The American society of Civil Engineers has been giving out a lot of C’s and D’s on our infrastructure status for many, many years, and we’ve grown accustomed to it. Ho-hum! There are so many eroding and failing dams in this country — I worked for a time on our National Dam Safety Program — that nobody pays attention until one fails, as recently happened a month ago in Southern Florida.
Then the media goes ballistic. News flash — they’re all failing to some extent. NBC News reported that this failure of a toxic waste reservoir south of Tampa has been feared and predicted for some time by environmental activists. It usually takes a calamity to get anything done in Washington.
I am not naïve about the fact that there is likely waste and inefficiency in a $2+ trillion (as yet) spending bill for infrastructure and possibly more for a tie-on bill to broaden the definition of infrastructure. And how do we assure that it won’t be overturned by the next and inevitable Republican administration?
Earlier in my career I worked on a number of large engineering and construction projects. and the costs always exceeded budgets. I was primarily a safety analyst, and we collectively got a bad rap for being “paralysis by analysis” folks. But there were a lot of legitimate reasons for cost overruns as well as for our analyses.
But we have to start somewhere, and the problems and failure modes of highways, bridges, tunnels, dams, and similar “structural infrastructures” always goes up, never improving.
It is unfortunate that some compromise between Republican and Democratic leadership to address these very broad and important needs seems to be off the table. Maybe some of the priorities of the Democrats are weighed too much in one direction. Maybe the scope of what’s in the legislation can be more focused and prioritized.
A fairly recent decision in March by the Senate parliamentarian is that a simple majority in the Senate likely could pass the Democrat version of this plan, when converted to a legislative act. The Republican — or at least Senate Minority leader McConnell — simply say that they want no part of it.

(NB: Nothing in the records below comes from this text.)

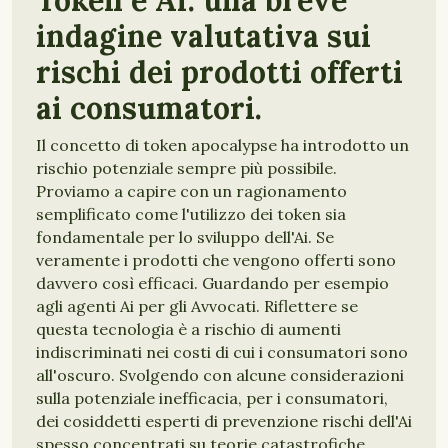
Token e Ai: una breve
indagine valutativa sui
rischi dei prodotti offerti
ai consumatori.
Il concetto di token apocalypse ha introdotto un
rischio potenziale sempre più possibile.
Proviamo a capire con un ragionamento
semplificato come l'utilizzo dei token sia
fondamentale per lo sviluppo dell'Ai. Se
veramente i prodotti che vengono offerti sono
davvero così efficaci. Guardando per esempio
agli agenti Ai per gli Avvocati. Riflettere se
questa tecnologia è a rischio di aumenti
indiscriminati nei costi di cui i consumatori sono
all'oscuro. Svolgendo con alcune considerazioni
sulla potenziale inefficacia, per i consumatori,
dei cosiddetti esperti di prevenzione rischi dell'Ai
spesso concentrati su teorie catastrofiche,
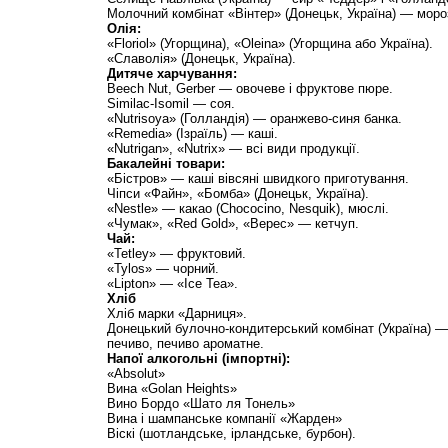
Молочний комбінат «Вінтер» (Донецьк, Україна) — моро
Олія:
«Floriol» (Угорщина), «Oleina» (Угорщина або Україна).
«Славолія» (Донецьк, Україна).
Дитяче харчування:
Beech Nut, Gerber — овочеве і фруктове пюре.
Similac-Isomil — соя.
«Nutrisoya» (Голландія) — оранжево-синя банка.
«Remedia» (Ізраїль) — каші.
«Nutrigan», «Nutrix» — всі види продукції.
Бакалейні товари:
«Бістров» — каші вівсяні швидкого приготування.
Чіпси «Файн», «Бомба» (Донецьк, Україна).
«Nestle» — какао (Chococino, Nesquik), мюслі.
«Чумак», «Red Gold», «Верес» — кетчуп.
Чай:
«Tetley» — фруктовий.
«Tylos» — чорний.
«Lipton» — «Ice Tea».
Хліб
Хліб марки «Дарниця».
Донецький булочно-кондитерський комбінат (Україна) —
печиво, печиво ароматне.
Напої алкогольні (імпортні):
«Absolut»
Вина «Golan Heights»
Вино Бордо «Шато ля Тонель»
Вина і шампанське компанії «Жарден»
Віскі (шотландське, ірландське, бурбон).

But it’s clear some things may have waited too long and must be fixed almost immediately. It’s unfortunate that only the environmental threat of a toxic waste water management system failure or similar health impact could bring this to a head.
There are many reasons to improve our infrastructure that don’t involve human health. What about the long hours sitting in traffic? What about the dislocation of the workforce to avoid ridiculously long commutes? What about the skewing effect of where people reside to be relatively close to work and its enormous impact on property values? What about exorbitant electric bills to address upgrading the transmission system?
Is a plan with some fat and misguided priorities better than a bipartisan infrastructure bill? I believe so, but either one, e.g., too heavy a tax burden and overly ambitious plan or total inaction, will likely miss the mark of the best or optimum solution.
The only check on this fast-moving train appears to be Democratic Sen. Joe Manchin of West Virginia, although some moderate Democratic senators seem to be getting on board, or so Manchin alleges. They need all 50 Democrats to agree to enact a bill along with the vice president’s tie-breaking vote. It’s also likely that a few more progressive Republican senators — stealthily as they don’t want to irritate donors — are working behind the scenes to put as much common sense as possible into these infrastructure bills.
There is a lot of high-stakes poker going on to get the necessary votes. Coal usage in the United States has been dropping for years as natural gas has filled this void rather nicely. However, there are environmental concerns about shale drilling to get the gas. We ship a lot of coal to China because they still rely heavily on coal for electrical power production (producing unwanted carbon release), and we get trade concessions in return.
This poker game gets extremely complicated since it involves global warming concerns, and the supply and demand flow of international trade.
My engineering left-brained thinking hopes this is a successful endeavor and some things that need fixing get done.